Record extracts:
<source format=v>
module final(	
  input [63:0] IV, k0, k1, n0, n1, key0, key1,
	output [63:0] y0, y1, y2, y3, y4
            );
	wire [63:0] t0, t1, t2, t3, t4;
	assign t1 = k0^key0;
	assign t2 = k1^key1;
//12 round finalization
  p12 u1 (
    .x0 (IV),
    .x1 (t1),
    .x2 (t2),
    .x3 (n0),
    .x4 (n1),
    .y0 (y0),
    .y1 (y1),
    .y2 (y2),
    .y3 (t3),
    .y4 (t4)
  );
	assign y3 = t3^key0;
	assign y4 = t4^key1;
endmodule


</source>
--
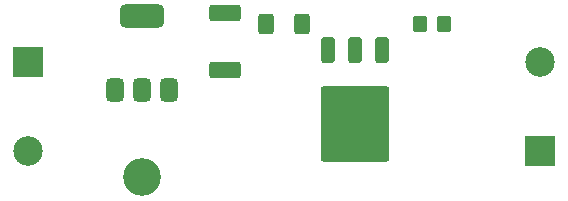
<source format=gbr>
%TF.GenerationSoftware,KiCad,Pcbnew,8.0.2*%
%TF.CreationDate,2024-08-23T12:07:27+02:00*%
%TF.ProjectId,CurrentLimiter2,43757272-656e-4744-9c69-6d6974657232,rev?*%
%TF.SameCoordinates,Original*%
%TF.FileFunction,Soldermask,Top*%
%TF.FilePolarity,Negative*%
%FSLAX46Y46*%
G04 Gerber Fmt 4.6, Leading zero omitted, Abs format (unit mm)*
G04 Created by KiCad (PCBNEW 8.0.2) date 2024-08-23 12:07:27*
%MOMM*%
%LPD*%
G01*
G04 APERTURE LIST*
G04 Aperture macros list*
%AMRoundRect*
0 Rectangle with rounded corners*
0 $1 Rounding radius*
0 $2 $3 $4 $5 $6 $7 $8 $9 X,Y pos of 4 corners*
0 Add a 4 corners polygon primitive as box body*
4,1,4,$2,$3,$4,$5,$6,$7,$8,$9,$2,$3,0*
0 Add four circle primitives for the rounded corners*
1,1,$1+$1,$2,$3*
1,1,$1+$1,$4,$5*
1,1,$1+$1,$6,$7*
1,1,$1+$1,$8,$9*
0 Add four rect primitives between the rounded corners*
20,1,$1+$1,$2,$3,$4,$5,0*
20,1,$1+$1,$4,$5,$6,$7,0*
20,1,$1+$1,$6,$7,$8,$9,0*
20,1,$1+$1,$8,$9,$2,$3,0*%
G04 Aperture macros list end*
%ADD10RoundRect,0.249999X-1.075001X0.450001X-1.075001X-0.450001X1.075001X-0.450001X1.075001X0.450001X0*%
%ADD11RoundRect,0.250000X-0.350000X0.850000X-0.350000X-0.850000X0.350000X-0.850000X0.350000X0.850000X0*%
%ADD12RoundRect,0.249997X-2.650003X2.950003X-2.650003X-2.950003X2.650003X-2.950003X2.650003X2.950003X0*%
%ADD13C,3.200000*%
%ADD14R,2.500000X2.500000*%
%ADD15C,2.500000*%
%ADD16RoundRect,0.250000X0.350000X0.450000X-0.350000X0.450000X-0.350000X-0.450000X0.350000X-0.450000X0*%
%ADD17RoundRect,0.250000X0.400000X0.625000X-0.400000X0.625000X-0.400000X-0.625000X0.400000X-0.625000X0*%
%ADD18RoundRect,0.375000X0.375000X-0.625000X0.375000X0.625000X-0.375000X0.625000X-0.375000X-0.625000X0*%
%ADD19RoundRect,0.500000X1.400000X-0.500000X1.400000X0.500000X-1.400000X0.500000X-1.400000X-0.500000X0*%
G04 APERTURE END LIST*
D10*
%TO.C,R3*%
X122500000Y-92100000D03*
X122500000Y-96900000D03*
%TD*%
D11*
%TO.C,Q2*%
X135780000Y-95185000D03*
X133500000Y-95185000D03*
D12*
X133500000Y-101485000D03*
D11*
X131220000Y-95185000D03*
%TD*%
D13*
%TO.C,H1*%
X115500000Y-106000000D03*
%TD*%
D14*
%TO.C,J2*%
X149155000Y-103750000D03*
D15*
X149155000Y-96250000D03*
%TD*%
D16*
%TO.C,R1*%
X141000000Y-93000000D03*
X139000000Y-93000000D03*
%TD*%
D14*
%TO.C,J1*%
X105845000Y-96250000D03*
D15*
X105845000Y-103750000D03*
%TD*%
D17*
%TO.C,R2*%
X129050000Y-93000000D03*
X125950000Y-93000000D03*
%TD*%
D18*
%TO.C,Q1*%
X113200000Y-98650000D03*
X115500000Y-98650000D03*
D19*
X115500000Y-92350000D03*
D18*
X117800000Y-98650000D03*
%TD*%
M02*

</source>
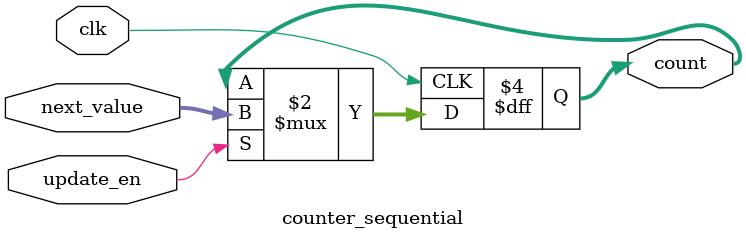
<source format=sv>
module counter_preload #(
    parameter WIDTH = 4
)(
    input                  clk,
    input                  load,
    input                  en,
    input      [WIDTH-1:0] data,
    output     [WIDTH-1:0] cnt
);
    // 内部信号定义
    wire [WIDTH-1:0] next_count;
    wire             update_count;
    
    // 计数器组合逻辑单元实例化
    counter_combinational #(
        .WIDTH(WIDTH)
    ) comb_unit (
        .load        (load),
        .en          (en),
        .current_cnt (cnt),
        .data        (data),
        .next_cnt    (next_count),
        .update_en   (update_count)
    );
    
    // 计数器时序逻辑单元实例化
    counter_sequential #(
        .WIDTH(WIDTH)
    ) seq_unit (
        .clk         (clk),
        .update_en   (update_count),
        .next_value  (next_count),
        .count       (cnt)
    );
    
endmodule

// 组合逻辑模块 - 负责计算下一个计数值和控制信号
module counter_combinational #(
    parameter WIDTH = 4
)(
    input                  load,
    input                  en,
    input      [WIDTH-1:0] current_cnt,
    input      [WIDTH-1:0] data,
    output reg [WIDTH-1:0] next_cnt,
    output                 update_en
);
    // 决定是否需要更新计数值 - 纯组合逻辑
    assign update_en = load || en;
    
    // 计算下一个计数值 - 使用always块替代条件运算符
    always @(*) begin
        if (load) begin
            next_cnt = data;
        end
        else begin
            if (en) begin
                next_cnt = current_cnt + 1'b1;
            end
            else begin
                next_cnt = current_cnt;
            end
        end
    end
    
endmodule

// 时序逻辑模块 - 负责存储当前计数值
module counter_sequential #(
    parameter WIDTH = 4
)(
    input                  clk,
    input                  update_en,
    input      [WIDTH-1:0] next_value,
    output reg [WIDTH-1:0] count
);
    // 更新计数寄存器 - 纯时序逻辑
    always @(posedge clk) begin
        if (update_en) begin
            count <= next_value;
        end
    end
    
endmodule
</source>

Goal of the exercise: Write out each line above that contains the word "wire".

Task solution:
	wire [63:0] t0, t1, t2, t3, t4;
    wire [WIDTH-1:0] next_count;
    wire             update_count;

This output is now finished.